_Directives_.
(A) In the report on the Red Cross housing project, why can the displaced families "literally rebuild their lives"?
(B) From the Red Cross housing report, print the passage starting at "Red Cross to" and ending at "in six months.".

--- Start Excerpt to read ---

Red Cross to build 1,000 homes on Jesuit land
The new year is expected to bring hope and new homes to some 1,000 families displaced by Tropical Storm “Sendong,” with the Philippine Red Cross (PRC) offering them the opportunity to literally rebuild their lives.
“It will be a family to a house which they themselves will help build,” PRC secretary general Gwendolyn Pang said Saturday. The evacuees need not spend for their new homes which are expected to rise in six months.
On Thursday, PRC chairman Richard Gordon and Xavier University chairman Elpidio Paras led the groundbreaking rites at the resettlement site. Gordon said it was the first partnership between the private sector and the PRC in building homes for families displaced by Sendong.
Gordon said the Red Cross would build 1,000 shelters, initially, as soon as the land was ready with basic services and provision for livelihood.
Pang pointed out that each single detached house, with an area of 24 square meters, would sit on a 40-to 50-sq. m lot on a 5-hectare property in Barangay (village) Lumbia, Cagayan de Oro, donated under usufruct rights by the Jesuit-owned Xavier University.

--- End Excerpt to read ---
--- Start Data section ---

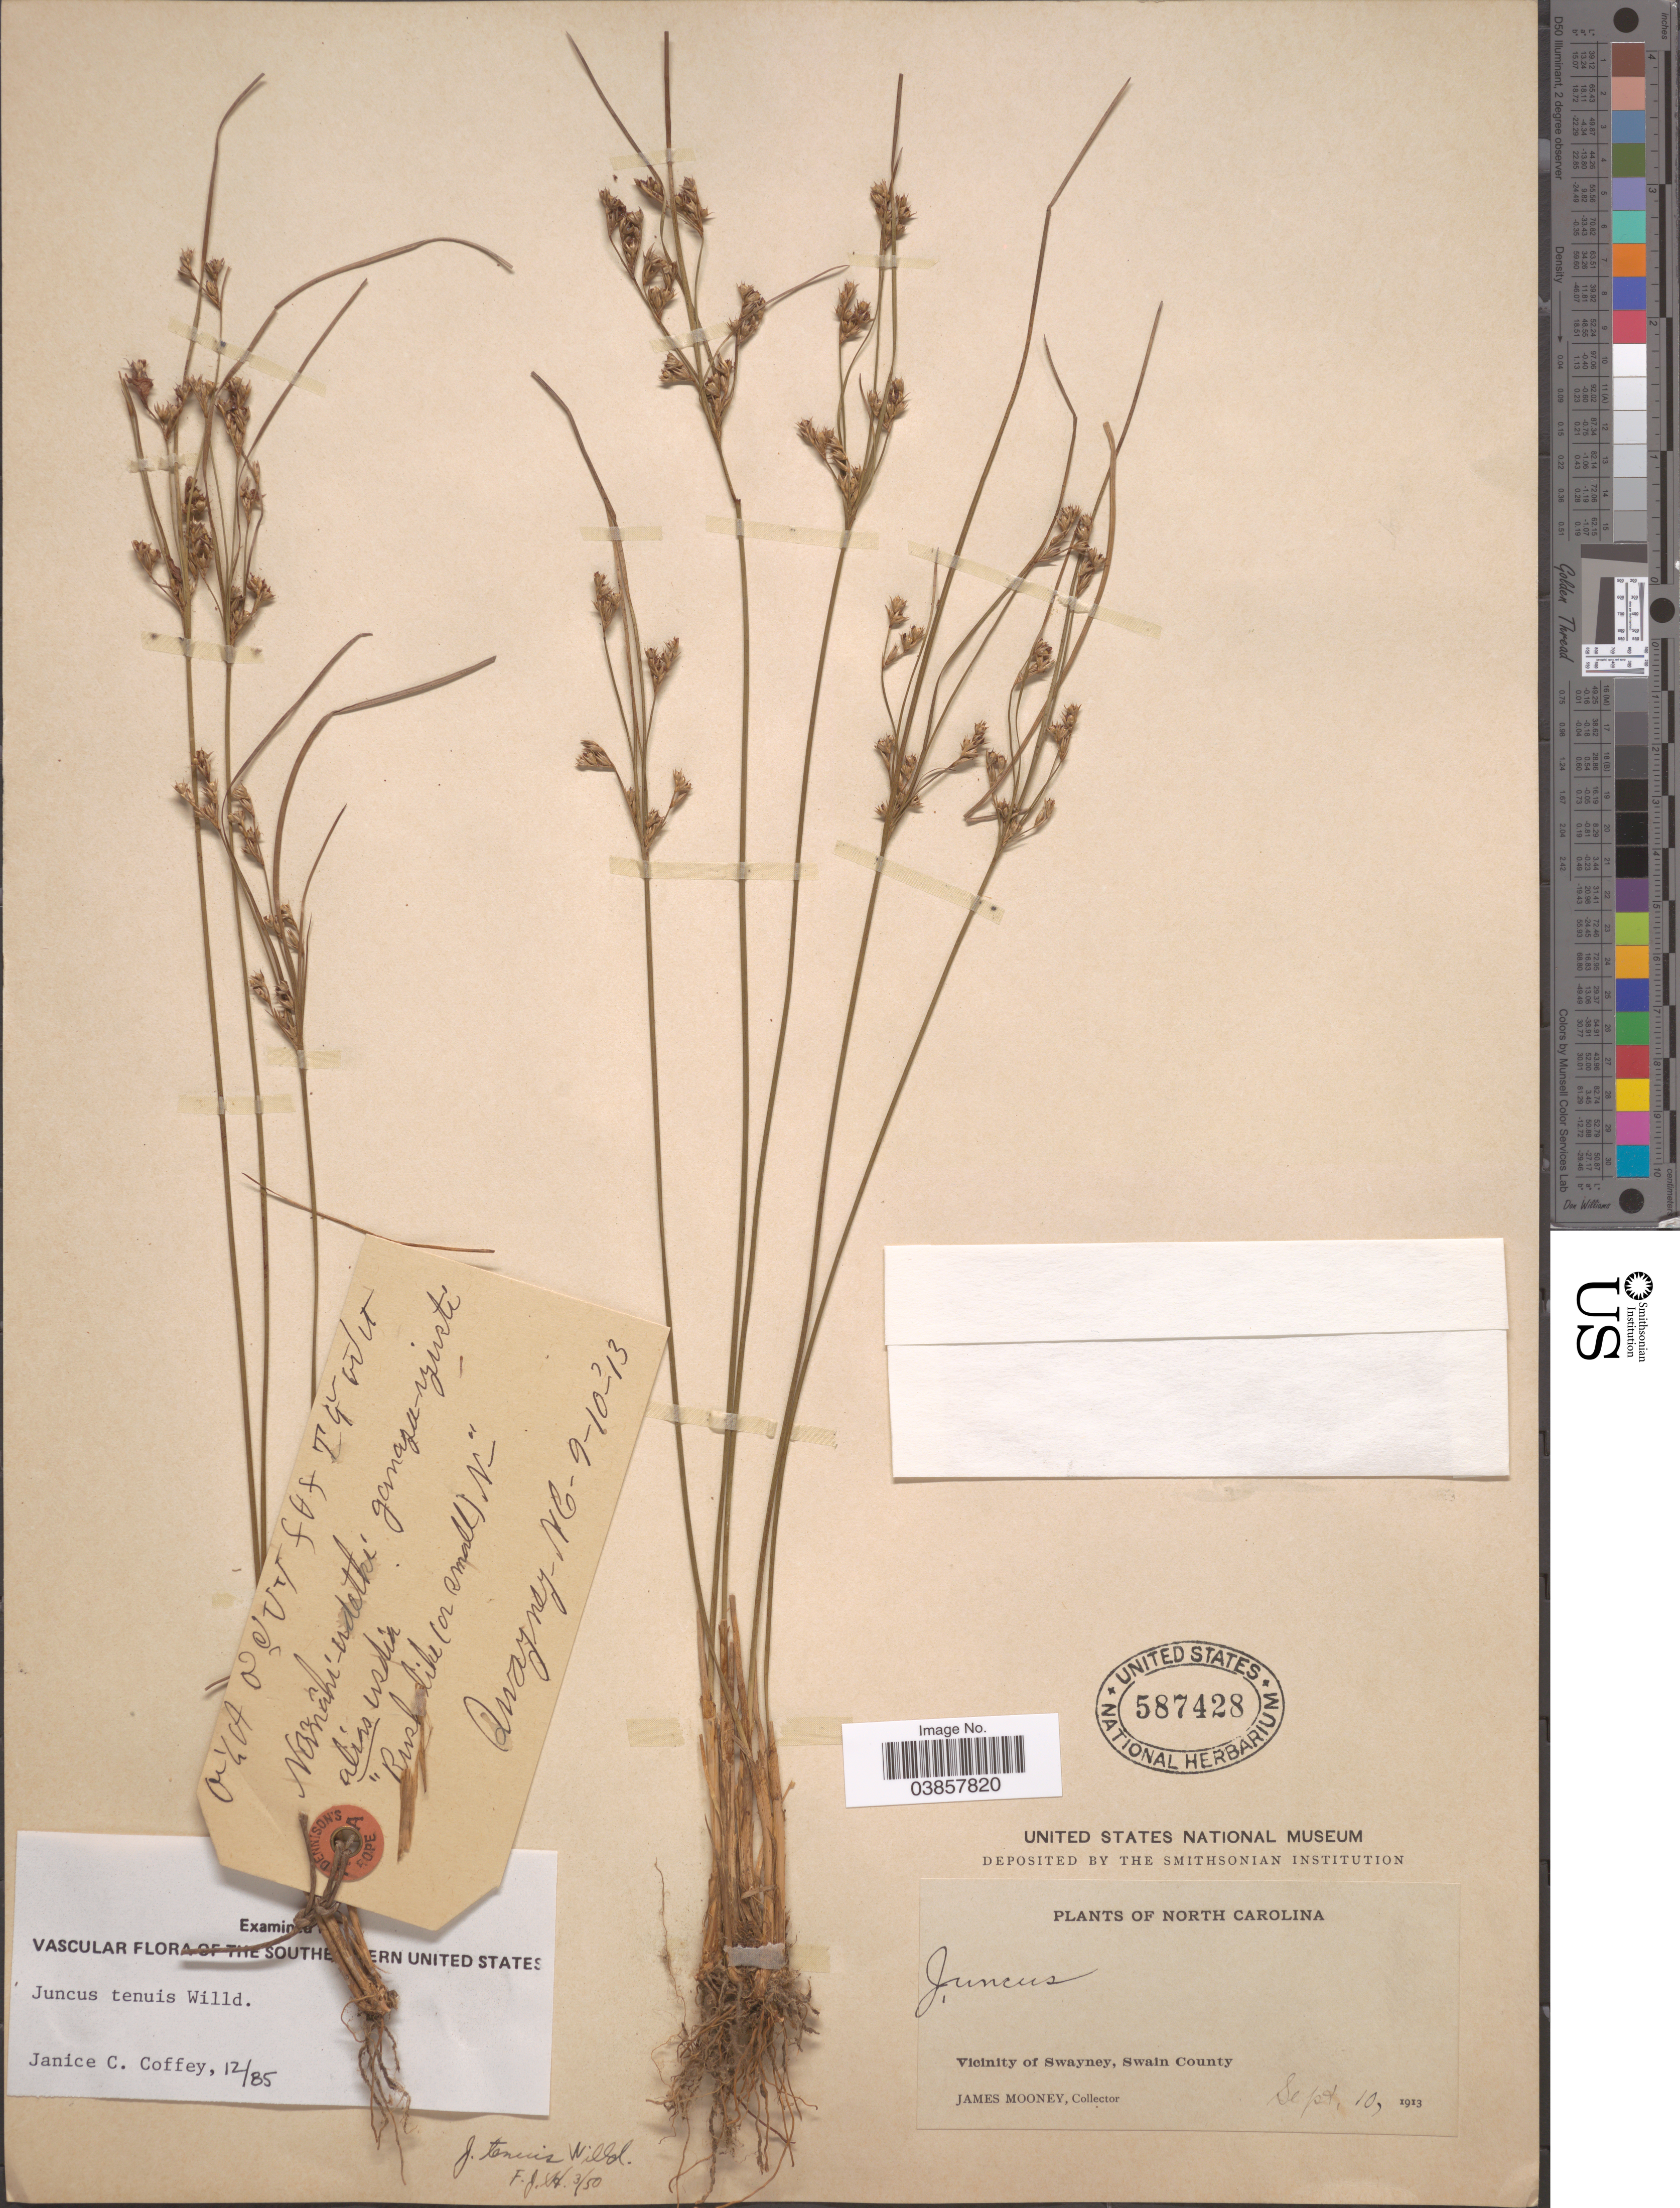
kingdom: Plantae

--- End Data section ---

_Correct answers_.
(A) Each family will help build its own house. PRC secretary general Gwendolyn Pang said, "It will be a family to a house which they themselves will help build."

(B)
Red Cross to build 1,000 homes on Jesuit land
The new year is expected to bring hope and new homes to some 1,000 families displaced by Tropical Storm “Sendong,” with the Philippine Red Cross (PRC) offering them the opportunity to literally rebuild their lives.
“It will be a family to a house which they themselves will help build,” PRC secretary general Gwendolyn Pang said Saturday. The evacuees need not spend for their new homes which are expected to rise in six months.